**Input records**

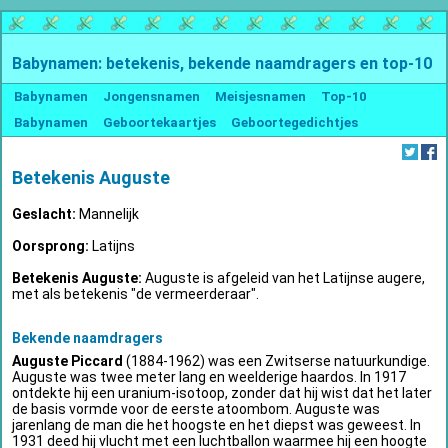
Babynamen: betekenis, bekende naamdragers en top-10
Babynamen
Jongensnamen
Meisjesnamen
Top-10
Babynamen
Geboortekaartjes
Geboortegedichtjes
Betekenis Auguste
Geslacht:
Mannelijk
Oorsprong:
Latijns
Betekenis Auguste:
Auguste is afgeleid van het Latijnse augere,
met als betekenis "de vermeerderaar".
Bekende naamdragers
Auguste Piccard
(1884-1962) was een Zwitserse natuurkundige.
Auguste was twee meter lang en weelderige haardos. In 1917
ontdekte hij een uranium-isotoop, zonder dat hij wist dat het later
de basis vormde voor de eerste atoombom. Auguste was
jarenlang de man die het hoogste en het diepst was geweest. In
1931 deed hij vlucht met een luchtballon waarmee hij een hoogte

**Exercise details**
Pictures don't belong in the copy. Restate all the entries exactly.

**Response area**
Babynamen: betekenis, bekende naamdragers en top-10
Babynamen
Jongensnamen
Meisjesnamen
Top-10
Babynamen
Geboortekaartjes
Geboortegedichtjes
Betekenis Auguste
Geslacht:
Mannelijk
Oorsprong:
Latijns
Betekenis Auguste:
Auguste is afgeleid van het Latijnse augere,
met als betekenis "de vermeerderaar".
Bekende naamdragers
Auguste Piccard
(1884-1962) was een Zwitserse natuurkundige.
Auguste was twee meter lang en weelderige haardos. In 1917
ontdekte hij een uranium-isotoop, zonder dat hij wist dat het later
de basis vormde voor de eerste atoombom. Auguste was
jarenlang de man die het hoogste en het diepst was geweest. In
1931 deed hij vlucht met een luchtballon waarmee hij een hoogte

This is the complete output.